Bien sûr que si ! Puisque nos envoyés n'ont pas été reçus, mon collègue Maurice de Varssenare s'est rendu en personne à Lille. Il venait de partir quand nous avons appris que, le 11 mars, le Duc avait confirmé, par charte, les droits du Franc à une organisation indépendante. Depuis nous sommes sans nouvelles. Nous ne savons même pas ce qu'il est advenu de Varssenare. J'ai peur que le Duc ne l'ait fait jeter en prison. Ce qui n'empêche pas les gens d'ici de crier déjà à la trahison et de réclamer sa tête ! Nous vivons des temps difficiles, jeune homme, mais j'ai peur qu'ils ne le deviennent plus encore. Alors, je vous en conjure, faites tout ce que vous pouvez pour votre maîtresse mais gardez-la en vie. Demain, mon épouse, Gertrude, viendra la voir. Voilà des semaines qu'elle me supplie de le lui permettre car elle a beaucoup de sympathie pour elle. Peut-être arrivera-t-elle à la raisonner, à l'inciter à se nourrir, à lutter. Et puis...

demandez-lui de me pardonner !

— Ne vaudrait-il pas mieux essayer de la faire partir d'ici ? Que se passera-t-il si les croquants qui gardent cette maison décident un jour d'y mettre le feu ou d'en massacrer tous les habitants ?

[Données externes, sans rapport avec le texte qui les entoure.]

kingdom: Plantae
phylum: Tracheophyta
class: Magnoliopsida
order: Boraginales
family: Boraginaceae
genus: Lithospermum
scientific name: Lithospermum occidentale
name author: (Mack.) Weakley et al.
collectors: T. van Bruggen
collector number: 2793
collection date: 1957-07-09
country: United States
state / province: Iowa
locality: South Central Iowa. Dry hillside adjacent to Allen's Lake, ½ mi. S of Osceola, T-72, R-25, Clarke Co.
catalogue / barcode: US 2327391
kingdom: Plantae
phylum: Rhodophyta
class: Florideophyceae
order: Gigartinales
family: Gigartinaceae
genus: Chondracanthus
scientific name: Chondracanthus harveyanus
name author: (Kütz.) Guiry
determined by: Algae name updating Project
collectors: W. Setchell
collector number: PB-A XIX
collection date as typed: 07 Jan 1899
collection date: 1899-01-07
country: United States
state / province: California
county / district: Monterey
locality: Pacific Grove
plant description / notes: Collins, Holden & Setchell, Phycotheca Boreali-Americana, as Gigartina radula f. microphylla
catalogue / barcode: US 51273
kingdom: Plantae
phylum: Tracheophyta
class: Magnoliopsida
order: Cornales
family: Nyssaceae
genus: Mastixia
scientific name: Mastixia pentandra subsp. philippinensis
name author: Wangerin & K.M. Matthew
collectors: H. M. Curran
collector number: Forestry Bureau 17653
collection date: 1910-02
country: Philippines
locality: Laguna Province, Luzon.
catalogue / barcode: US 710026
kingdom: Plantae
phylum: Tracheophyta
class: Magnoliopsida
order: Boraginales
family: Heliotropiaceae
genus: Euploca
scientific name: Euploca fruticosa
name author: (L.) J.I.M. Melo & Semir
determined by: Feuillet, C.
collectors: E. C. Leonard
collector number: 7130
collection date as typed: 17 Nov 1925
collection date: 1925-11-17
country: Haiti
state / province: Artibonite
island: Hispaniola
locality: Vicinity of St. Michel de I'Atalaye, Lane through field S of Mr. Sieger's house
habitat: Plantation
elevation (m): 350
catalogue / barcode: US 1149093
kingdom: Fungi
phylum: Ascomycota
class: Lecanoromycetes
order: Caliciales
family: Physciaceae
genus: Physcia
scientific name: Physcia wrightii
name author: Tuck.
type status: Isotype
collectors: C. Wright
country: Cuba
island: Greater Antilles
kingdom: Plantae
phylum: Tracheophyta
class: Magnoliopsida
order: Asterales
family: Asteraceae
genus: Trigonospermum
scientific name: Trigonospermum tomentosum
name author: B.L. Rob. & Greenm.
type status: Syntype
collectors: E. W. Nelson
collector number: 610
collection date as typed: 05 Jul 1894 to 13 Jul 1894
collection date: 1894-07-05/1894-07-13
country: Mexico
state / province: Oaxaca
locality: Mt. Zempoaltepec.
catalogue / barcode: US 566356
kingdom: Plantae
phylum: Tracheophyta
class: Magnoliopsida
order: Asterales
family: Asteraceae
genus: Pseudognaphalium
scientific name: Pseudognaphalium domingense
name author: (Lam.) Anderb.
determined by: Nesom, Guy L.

— Je sais mais je n'y peux rien. Croyez bien que si sa fuite était possible ce serait déjà fait. Mais...

— Mais ce serait signer votre arrêt de mort, n'est-ce pas ?

Le bourgmestre baissa la tête.

— ... et surtout celui de ma famille car ces gens ne feraient pas de différence. Et j'ai des enfants...

Comme pour apporter un contrepoint sinistre à ses craintes, une clameur s'éleva à l'extérieur, dans la rue même où s'ouvrait la maison, une clameur d'où jaillit, isolé et menaçant, le cri de « Mort aux traîtres

!... » Van de Walle se leva.

— Qu’ont-ils pu découvrir encore ? soupira-t-il. Il vaut mieux que j'aille voir. Les inondations n'arrangent rien...

Et il partit, laissant Gauthier méditer à loisir les nouvelles inquiétantes qu'il lui avait données...

Cette nuit-là. le jeune homme ne dormit guère. Enfermé avec Bérenger dans leur chambre, sans parvenir à trouver le sommeil, les deux garçons tournèrent et retournèrent dans leurs têtes les données d'un problème apparemment insoluble : comment faire évader Catherine et la ramener dans ce pays de France qui leur semblait une sorte de paradis perdu en dépit des violences qui le ravageaient encore.